The New Democratic Party has used its unelected vetting committee to block the leadership candidacy of Bianca Mugyenyi, making her the second eco-socialist, anti-war contender excluded from the race before party members were given the opportunity to vote.
The decision, announced publicly by Mugyenyi this week, has intensified criticism of the NDP’s internal democratic practices and raised questions about whether certain political positions are now effectively off-limits within the party’s leadership contests.

Mugyenyi’s candidacy was formally vetoed by the party’s vetting committee, a body whose members are not elected by the membership. The effect of the decision was to deny NDP members a vote on what Mugyenyi described as the only eco-socialist, anti-imperialist platform in the race.
In a press release responding to the decision, Mugyenyi noted that she is the first Black woman to seek the federal NDP leadership since Rosemary Brown challenged the party establishment in 1975. She described the exclusion as a historic regression rather than a procedural technicality, arguing that the party has moved away from its tradition of open internal debate toward a model of centralized gatekeeping.
Mugyenyi entered the race as the standard-bearer for a platform developed collectively by 45 grassroots activists over a three-month period. The platform called for slashing military spending, abolishing tuition, ending Canadian complicity in the war in Gaza, and shutting down the tar sands. Despite being denied access to the party’s membership list, the campaign secured pledges exceeding $100,000 to cover the leadership race entry fee, funding raised entirely outside the party’s institutional apparatus.
“In a functioning democratic party, the members are the vetting committee for political ideas, not three unelected officials in a backroom,” Mugyenyi said in her statement. She added that by rejecting her candidacy, the vetting committee was excluding direct criticism of Mark Carney’s militarism and pro-U.S. foreign policy, and preventing members from hearing a campaign offering an alternative to capitalism and imperialism.
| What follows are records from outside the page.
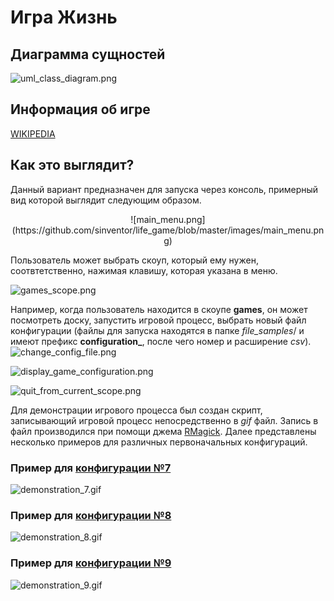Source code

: # Игра Жизнь

## Диаграмма сущностей

![uml_class_diagram.png](https://github.com/sinventor/life_game/blob/master/diagrams/uml_class_diagram-2.png)

## Информация об игре
[WIKIPEDIA](https://ru.wikipedia.org/wiki/%D0%96%D0%B8%D0%B7%D0%BD%D1%8C_%28%D0%B8%D0%B3%D1%80%D0%B0%29)

## Как это выглядит?

Данный вариант предназначен для запуска через консоль, примерный вид которой выглядит следующим образом.

<div style="text-align:center" markdown="1">
![main_menu.png](https://github.com/sinventor/life_game/blob/master/images/main_menu.png)
</div>

Пользователь может выбрать скоуп, который ему нужен, соотвтетственно, нажимая клавишу, которая указана в меню.

![games_scope.png](https://github.com/sinventor/life_game/blob/master/images/games_scope.png)

Например, когда пользователь находится в скоупе **games**, он может посмотреть доску, запустить игровой процесс, выбрать новый файл конфигурации (файлы для запуска находятся в папке *file_samples*/ и имеют префикс **configuration_**, после чего номер и расширение *csv*).
![change_config_file.png](https://github.com/sinventor/life_game/blob/master/images/change_config_file.png)

![display_game_configuration.png](https://github.com/sinventor/life_game/blob/master/images/display_game_configuration.png)

![quit_from_current_scope.png](https://github.com/sinventor/life_game/blob/master/images/quit_from_current_scope.png)

Для демонстрации игрового процесса был создан скрипт, записывающий игровой процесс непосредственно в *gif* файл.
Запись в файл производился при помощи джема [RMagick](https://rubygems.org/gems/rmagick/). Далее представлены несколько примеров для различных первоначальных конфигураций.

### Пример для [конфигурации №7](https://github.com/sinventor/life_game/blob/master/file_samples/configuration_7.csv)

![demonstration_7.gif](https://github.com/sinventor/life_game/blob/master/images/demos/demonstration_7.gif)
### Пример для [конфигурации №8](https://github.com/sinventor/life_game/blob/master/file_samples/configuration_8.csv)
![demonstration_8.gif](https://github.com/sinventor/life_game/blob/master/images/demos/demonstration_8.gif)
### Пример для [конфигурации №9](https://github.com/sinventor/life_game/blob/master/file_samples/configuration_9.csv)
![demonstration_9.gif](https://github.com/sinventor/life_game/blob/master/images/demos/demonstration_9.gif)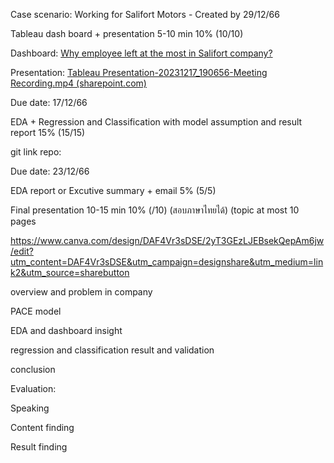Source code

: Case scenario: Working for Salifort Motors - Created by 29/12/66​

Tableau dash board + presentation 5-10 min 10% (10/10)

Dashboard: [Why employee left at the most in Salifort company?](https://public.tableau.com/views/Whysalifortemployeeleavefromcompany/WhyemployeeleftinSalifortCompany?:language=th-TH&:display_count=n&:origin=viz_share_link)

Presentation: [Tableau Presentation-20231217_190656-Meeting Recording.mp4 (sharepoint.com)](https://mailkmuttacth.sharepoint.com/sites/Test113721/_layouts/15/stream.aspx?id=%2Fsites%2FTest113721%2FShared%20Documents%2FGeneral%2FRecordings%2FTableau%20Presentation%2D20231217%5F190656%2DMeeting%20Recording%2Emp4&referrer=StreamWebApp%2EWeb&referrerScenario=AddressBarCopied%2Eview)

Due date: 17/12/66​

EDA + Regression and Classification with model assumption and result report 15% (15/15)

git link repo: 

Due date: 23/12/66​

EDA report or Excutive summary + email 5% (5/5)

Final presentation 10-15 min​ 10% (/10) (สอบภาษาไทยได้) (topic at most 10 pages

https://www.canva.com/design/DAF4Vr3sDSE/2yT3GEzLJEBsekQepAm6jw/edit?utm_content=DAF4Vr3sDSE&utm_campaign=designshare&utm_medium=link2&utm_source=sharebutton

overview and problem in company

PACE model

EDA and dashboard insight

regression and classification result and validation

conclusion

Evaluation:

Speaking

Content finding

Result finding
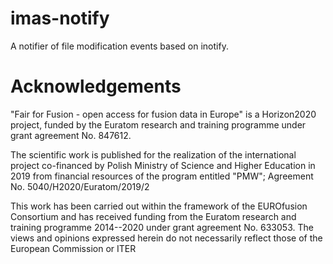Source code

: # imas-notify

A notifier of file modification events based on inotify.

# Acknowledgements

"Fair for Fusion - open access for fusion data in Europe" is a
Horizon2020 project, funded by the Euratom research and training
programme under grant agreement No. 847612.

The scientific work is published for the realization of the
international project co-financed by Polish Ministry of Science and
Higher Education in 2019 from financial resources of the program
entitled "PMW"; Agreement No. 5040/H2020/Euratom/2019/2

This work has been carried out within the framework of the EUROfusion
Consortium and has received funding from the Euratom research and
training programme 2014--2020 under grant agreement No. 633053. The
views and opinions expressed herein do not necessarily reflect those of
the European Commission or ITER
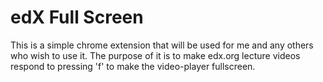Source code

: # edX Full Screen

This is a simple chrome extension that will be used for me and any others who wish to use it.
The purpose of it is to make edx.org lecture videos respond to pressing 'f' to make the video-player fullscreen.
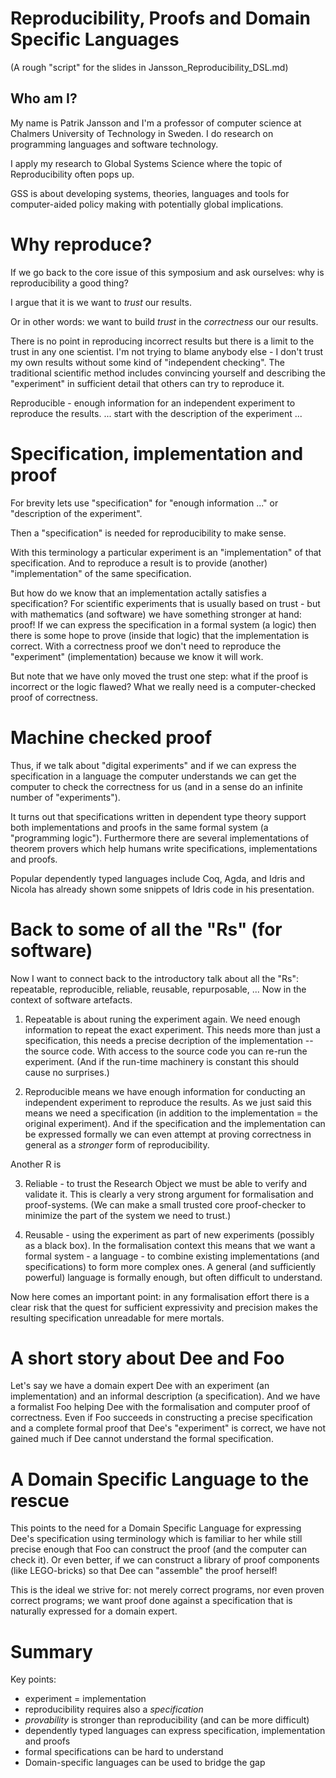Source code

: # Reproducibility, Proofs and Domain Specific Languages

(A rough "script" for the slides in Jansson_Reproducibility_DSL.md)

## Who am I?

My name is Patrik Jansson and I'm a professor of computer science at
Chalmers University of Technology in Sweden. I do research on
programming languages and software technology.

I apply my research to Global Systems Science where the topic of
Reproducibility often pops up.

  GSS is about developing systems, theories, languages and tools for
  computer-aided policy making with potentially global implications.

# Why reproduce?

If we go back to the core issue of this symposium and ask ourselves:
why is reproducibility a good thing?

I argue that it is we want to *trust* our results.

Or in other words: we want to build *trust* in the *correctness* our
our results.

There is no point in reproducing incorrect results but there is a
limit to the trust in any one scientist. I'm not trying to blame
anybody else - I don't trust my own results without some kind of
"independent checking". The traditional scientific method includes
convincing yourself and describing the "experiment" in sufficient
detail that others can try to reproduce it.

  Reproducible - enough information for an independent experiment to
  reproduce the results. ... start with the description of the
  experiment ...

# Specification, implementation and proof

For brevity lets use "specification" for "enough information ..." or
"description of the experiment".

Then a "specification" is needed for reproducibility to make sense.

With this terminology a particular experiment is an "implementation"
of that specification. And to reproduce a result is to provide
(another) "implementation" of the same specification.

But how do we know that an implementation actally satisfies a
specification? For scientific experiments that is usually based on
trust - but with mathematics (and software) we have something stronger
at hand: proof! If we can express the specification in a formal system
(a logic) then there is some hope to prove (inside that logic) that
the implementation is correct. With a correctness proof we don't need
to reproduce the "experiment" (implementation) because we know it will
work.

But note that we have only moved the trust one step: what if the proof
is incorrect or the logic flawed? What we really need is a
computer-checked proof of correctness.

# Machine checked proof

Thus, if we talk about "digital experiments" and if we can express the
specification in a language the computer understands we can get the
computer to check the correctness for us (and in a sense do an
infinite number of "experiments").

It turns out that specifications written in dependent type theory
support both implementations and proofs in the same formal system (a
"programming logic"). Furthermore there are several implementations of
theorem provers which help humans write specifications,
implementations and proofs.

Popular dependently typed languages include Coq, Agda, and Idris and
Nicola has already shown some snippets of Idris code in his
presentation.

# Back to some of all the "Rs" (for software)

Now I want to connect back to the introductory talk about all the
"Rs": repeatable, reproducible, reliable, reusable, repurposable, ...
Now in the context of software artefacts.

1. Repeatable is about runing the experiment again. We need enough
  information to repeat the exact experiment. This needs more than
  just a specification, this needs a precise decription of the
  implementation -- the source code. With access to the source code
  you can re-run the experiment. (And if the run-time machinery is
  constant this should cause no surprises.)

2. Reproducible means we have enough information for conducting an
  independent experiment to reproduce the results. As we just said
  this means we need a specification (in addition to the
  implementation = the original experiment). And if the specification
  and the implementation can be expressed formally we can even attempt
  at proving correctness in general as a *stronger* form of
  reproducibility.

Another R is

3. Reliable - to trust the Research Object we must be able to verify
   and validate it. This is clearly a very strong argument for
   formalisation and proof-systems. (We can make a small trusted core
   proof-checker to minimize the part of the system we need to trust.)

4. Reusable - using the experiment as part of new experiments
  (possibly as a black box). In the formalisation context this means
  that we want a formal system - a language - to combine existing
  implementations (and specifications) to form more complex ones. A
  general (and sufficiently powerful) language is formally enough, but
  often difficult to understand.

Now here comes an important point: in any formalisation effort there
is a clear risk that the quest for sufficient expressivity and
precision makes the resulting specification unreadable for mere
mortals.

# A short story about Dee and Foo

Let's say we have a domain expert Dee with an experiment (an
implementation) and an informal description (a specification).  And we
have a formalist Foo helping Dee with the formalisation and computer
proof of correctness. Even if Foo succeeds in constructing a precise
specification and a complete formal proof that Dee's "experiment" is
correct, we have not gained much if Dee cannot understand the formal
specification.

# A Domain Specific Language to the rescue

This points to the need for a Domain Specific Language for expressing
Dee's specification using terminology which is familiar to her while
still precise enough that Foo can construct the proof (and the
computer can check it). Or even better, if we can construct a library
of proof components (like LEGO-bricks) so that Dee can "assemble" the
proof herself!

This is the ideal we strive for: not merely correct programs, nor even
proven correct programs; we want proof done against a specification
that is naturally expressed for a domain expert.

# Summary

Key points:
* experiment = implementation
* reproducibility requires also a *specification*
* *provability* is stronger than reproducibility (and can be more difficult)
* dependently typed languages can express specification, implementation and proofs
* formal specifications can be hard to understand
* Domain-specific languages can be used to bridge the gap
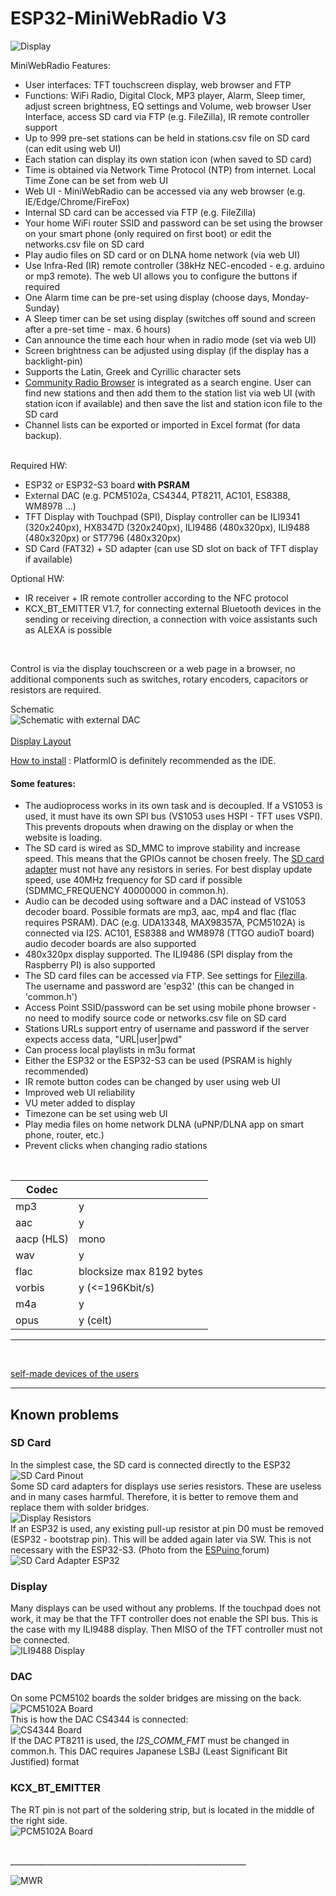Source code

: # ESP32-MiniWebRadio V3

![Display](docs/MiniWebRadio.jpg)

MiniWebRadio Features:
<ul>
<li>User interfaces: TFT touchscreen display, web browser and FTP</li>
<li>Functions: WiFi Radio, Digital Clock, MP3 player, Alarm, Sleep timer, adjust screen brightness, EQ settings and Volume, web browser User Interface, access SD card via FTP (e.g. FileZilla), IR remote controller support</li>
<li>Up to 999 pre-set stations can be held in stations.csv file on SD card (can edit using web UI)</li>
<li>Each station can display its own station icon (when saved to SD card)</li>
<li>Time is obtained via Network Time Protocol (NTP) from internet. Local Time Zone can be set from web UI</li>
<li>Web UI - MiniWebRadio can be accessed via any web browser (e.g. IE/Edge/Chrome/FireFox)</li>
<li>Internal SD card can be accessed via FTP (e.g. FileZilla)</li>
<li>Your home WiFi router SSID and password can be set using the browser on your smart phone (only required on first boot) or edit the networks.csv file on SD card</li>
<li>Play audio files on SD card or on DLNA home network (via web UI)</li>
<li>Use Infra-Red (IR) remote controller (38kHz NEC-encoded - e.g. arduino or mp3 remote). The web UI allows you to configure the buttons if required</li>
<li>One Alarm time can be pre-set using display (choose days, Monday-Sunday)</li>
<li>A Sleep timer can be set using display (switches off sound and screen after a pre-set time - max. 6 hours)</li>
<li>Can announce the time each hour when in radio mode (set via web UI)</li>
<li>Screen brightness can be adjusted using display (if the display has a backlight-pin)</li>
<li>Supports the Latin, Greek and Cyrillic character sets</li>
<li><a href="https://www.radio-browser.info/">Community Radio Browser</a> is integrated as a search engine. User can find new stations and then add them to the station list via web UI (with station icon if available) and then save the list and station icon file to the SD card</li>
<li>Channel lists can be exported or imported in Excel format (for data backup).</li>
</ul><br>
Required HW:
<ul>
<li>ESP32 or ESP32-S3 board <b>with PSRAM</b></li>
<li>External DAC (e.g. PCM5102a, CS4344, PT8211, AC101, ES8388, WM8978 ...)</li>
<li>TFT Display with Touchpad (SPI), Display controller can be ILI9341 (320x240px), HX8347D (320x240px), ILI9486 (480x320px), ILI9488 (480x320px) or ST7796 (480x320px)</li>
<li>SD Card (FAT32) + SD adapter (can use SD slot on back of TFT display if available)</li>
</ul>
Optional HW:
<ul>
<li>IR receiver + IR remote controller according to the NFC protocol</li>
<li>KCX_BT_EMITTER V1.7, for connecting external Bluetooth devices in the sending or receiving direction, a connection with voice assistants such as ALEXA is possible</li>
</ul><br>

Control is via the display touchscreen or a web page in a browser, no additional components such as switches, rotary encoders, capacitors or resistors are required.

Schematic<br>
![Schematic with external DAC](docs/MiniWebRadioV3_schematic.jpg)<br>
<br>
[Display Layout](docs/MiniWebRadio%20V3%20Layout.pdf)

[How to install](docs/How%20to%20install.pdf) : PlatformIO is definitely recommended as the IDE.

#### Some features:

- The audioprocess works in its own task and is decoupled. If a VS1053 is used, it must have its own SPI bus (VS1053 uses HSPI - TFT uses VSPI). This prevents dropouts when drawing on the display or when the website is loading.
- The SD card is wired as SD_MMC to improve stability and increase speed. This means that the GPIOs cannot be chosen freely. The [SD card adapter](docs/SD_Card_Adapter_for_SD_MMC_.jpg) must not have any resistors in series. For best display update speed, use 40MHz frequency for SD card if possible (SDMMC_FREQUENCY 40000000 in common.h).
- Audio can be decoded using software and a DAC instead of VS1053 decoder board. Possible formats are mp3, aac, mp4 and flac (flac requires PSRAM). DAC (e.g. UDA13348, MAX98357A, PCM5102A) is connected via I2S. AC101, ES8388 and WM8978 (TTGO audioT board) audio decoder boards are also supported
- 480x320px display supported. The ILI9486 (SPI display from the Raspberry PI) is also supported
- The SD card files can be accessed via FTP. See settings for [Filezilla](docs/Filezilla.pdf). The username and password are 'esp32' (this can be changed in 'common.h')
- Access Point SSID/password can be set using mobile phone browser - no need to modify source code or networks.csv file on SD card
- Stations URLs support entry of username and password if the server expects access data, "URL|user|pwd"
- Can process local playlists in m3u format
- Either the ESP32 or the ESP32-S3 can be used (PSRAM is highly recommended)
- IR remote button codes can be changed by user using web UI
- Improved web UI reliability
- VU meter added to display
- Timezone can be set using web UI
- Play media files on home network DLNA (uPNP/DLNA app on smart phone, router, etc.)
- Prevent clicks when changing radio stations

<br>

|Codec|                          |
|-----|--------------------------|
| mp3 | y |
| aac | y |
| aacp (HLS) | mono |
| wav | y |
| flac | blocksize max 8192 bytes |
| vorbis | y (<=196Kbit/s)  |
| m4a | y |
| opus |  y (celt)  |

***
<br>

[self-made devices of the users](https://github.com/schreibfaul1/ESP32-MiniWebRadio/wiki/User-devices)<br>

***

## Known problems
### SD Card
In the simplest case, the SD card is connected directly to the ESP32
<br>
![SD Card Pinout](docs/SD_Card_Pinout.jpg)<br>
Some SD card adapters for displays use series resistors. These are useless and in many cases harmful. Therefore, it is better to remove them and replace them with solder bridges.<br>
![Display Resistors](docs/Display_resistors.jpg)<br>
If an ESP32 is used, any existing pull-up resistor at pin D0 must be removed (ESP32 - bootstrap pin). This will be added again later via SW. This is not necessary with the ESP32-S3.
(Photo from the <a href="https://forum.espuino.de/"> ESPuino </a>forum)![SD Card Adapter ESP32](docs/ESP32_SD_Card_PullUp.jpg)<br>

### Display
Many displays can be used without any problems. If the touchpad does not work, it may be that the TFT controller does not enable the SPI bus. This is the case with my ILI9488 display. Then MISO of the TFT controller must not be connected.<br>
![ILI9488 Display](docs/ILI9488_pins.jpg)<br>

### DAC
On some PCM5102 boards the solder bridges are missing on the back.<br>
![PCM5102A Board](docs/PCM5102A.png)<br>
This is how the DAC CS4344 is connected:<br>
![CS4344 Board](docs/DAC_CS434.jpg)<br>
If the DAC PT8211 is used, the *I2S_COMM_FMT* must be changed in common.h. This DAC requires Japanese LSBJ (Least Significant Bit Justified) format

### KCX_BT_EMITTER
The RT pin is not part of the soldering strip, but is located in the middle of the right side.<br>
![PCM5102A Board](docs/KCX_BT_EMITTER_pins.jpg)<br>

<br>
___________________________________________________________
<br>

![MWR](/docs/MWR.jpg)<br>
<br>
Mugyenyi’s exclusion follows the earlier removal of writer and activist Yves Engler from the same leadership race. Engler, who ran on a similarly anti-imperialist and anti-militarist platform, was barred from continuing his campaign earlier in the contest. Party officials framed that decision around concerns related to conduct and “style,” but supporters argued at the time that the real issue was political content rather than tone.
Mugyenyi was closely involved in Engler’s campaign and was widely seen as continuing the same ideological project after his removal. Her leadership bid did not represent a new faction within the party, but an effort to carry forward the platform Engler had been advancing, with a different candidate at the helm.
Last week, Engler became the first person in Canada to be convicted of a criminal offence for running an email petition directed at police. The conviction, which occurred after he had already been removed from the leadership race, was publicly celebrated by Karl Bélanger, a member of the NDP establishment, who praised both the conviction and Engler’s expulsion. The outcome was also welcomed publicly by a number of hardline Zionist organizations that had previously criticized Engler’s positions on Israel and Palestine.
Eco-Socialists Repeatedly Banned From NDP and Green Leadership Races
For Mugyenyi and Engler’s supporters, the sequence of events reinforced the perception that ideological dissent, particularly on questions of war, imperialism, and foreign policy, is being actively policed within the party.
Taken together, the exclusions of Engler and Mugyenyi point to a narrowing of acceptable debate in NDP leadership races. Both candidates ran on eco-socialist platforms that challenged militarism, corporate power, and Canada’s role in global conflicts. Both were removed through procedural mechanisms that prevented members from weighing in.
This pattern is not unique to the federal NDP. In recent years, several left-wing, eco-socialist candidates have been excluded or nearly excluded from Green Party leadership contests. Alex Tyrrell was expelled from the Green Party of Canada leadership race in 2022 over his opposition to war in Ukraine and the Alberta Tar Sands. Dimitri Lascaris narrowly avoided removal from the previous Green Party leadership race in 2020 before finishing in second place with 46% of the votes. In British Columbia, Anjali Appadurai was disqualified from the BC NDP leadership contest despite significant grassroots support.
In each case, party leadership intervened using procedural or disciplinary tools that short-circuited membership decision-making. While the parties involved differ, the mechanisms and political outcomes show striking similarities.
With the removal of both Engler and Mugyenyi, NDP members are left with a leadership contest in which explicitly anti-war and eco-socialist perspectives have been excluded before a single ballot was cast. Whether that narrowing reflects the will of the membership, or the priorities of the party’s governing structures, is a question members themselves have not been allowed to answer.
Leadership races are often presented as opportunities for parties to debate their direction and allow members to choose between competing visions. When unelected bodies pre-emptively determine which ideas may be presented, those races risk becoming exercises in controlled succession rather than democratic choice.